What to do:
Scan the entries for lines with the word "from", then copy those lines.

(Beginning of Dataset entries)

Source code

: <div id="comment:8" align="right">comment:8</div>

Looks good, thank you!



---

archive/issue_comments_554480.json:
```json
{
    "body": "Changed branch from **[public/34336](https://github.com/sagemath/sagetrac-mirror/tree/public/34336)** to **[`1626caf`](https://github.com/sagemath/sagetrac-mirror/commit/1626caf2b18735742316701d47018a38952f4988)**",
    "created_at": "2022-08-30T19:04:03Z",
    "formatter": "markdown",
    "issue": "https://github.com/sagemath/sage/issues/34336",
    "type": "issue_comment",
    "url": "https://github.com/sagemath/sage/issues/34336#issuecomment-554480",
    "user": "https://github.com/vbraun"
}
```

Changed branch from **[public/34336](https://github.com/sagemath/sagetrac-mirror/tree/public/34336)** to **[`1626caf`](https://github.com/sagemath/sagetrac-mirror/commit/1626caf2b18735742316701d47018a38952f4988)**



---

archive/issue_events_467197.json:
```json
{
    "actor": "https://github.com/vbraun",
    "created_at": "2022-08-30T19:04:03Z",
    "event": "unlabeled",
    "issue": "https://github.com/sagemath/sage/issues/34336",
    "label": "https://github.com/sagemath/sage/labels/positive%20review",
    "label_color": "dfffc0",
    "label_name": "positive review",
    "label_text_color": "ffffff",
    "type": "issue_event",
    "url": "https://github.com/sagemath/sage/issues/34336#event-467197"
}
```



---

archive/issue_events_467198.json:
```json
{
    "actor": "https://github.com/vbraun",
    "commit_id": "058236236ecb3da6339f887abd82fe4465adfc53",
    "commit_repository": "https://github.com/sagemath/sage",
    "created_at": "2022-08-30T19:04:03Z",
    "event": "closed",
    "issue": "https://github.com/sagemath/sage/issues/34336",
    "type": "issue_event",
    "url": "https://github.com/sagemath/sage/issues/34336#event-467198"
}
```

(End of Dataset entries)

Exercise solution:
    "body": "Changed branch from **[public/34336](https://github.com/sagemath/sagetrac-mirror/tree/public/34336)** to **[`1626caf`](https://github.com/sagemath/sagetrac-mirror/commit/1626caf2b18735742316701d47018a38952f4988)**",
Changed branch from **[public/34336](https://github.com/sagemath/sagetrac-mirror/tree/public/34336)** to **[`1626caf`](https://github.com/sagemath/sagetrac-mirror/commit/1626caf2b18735742316701d47018a38952f4988)**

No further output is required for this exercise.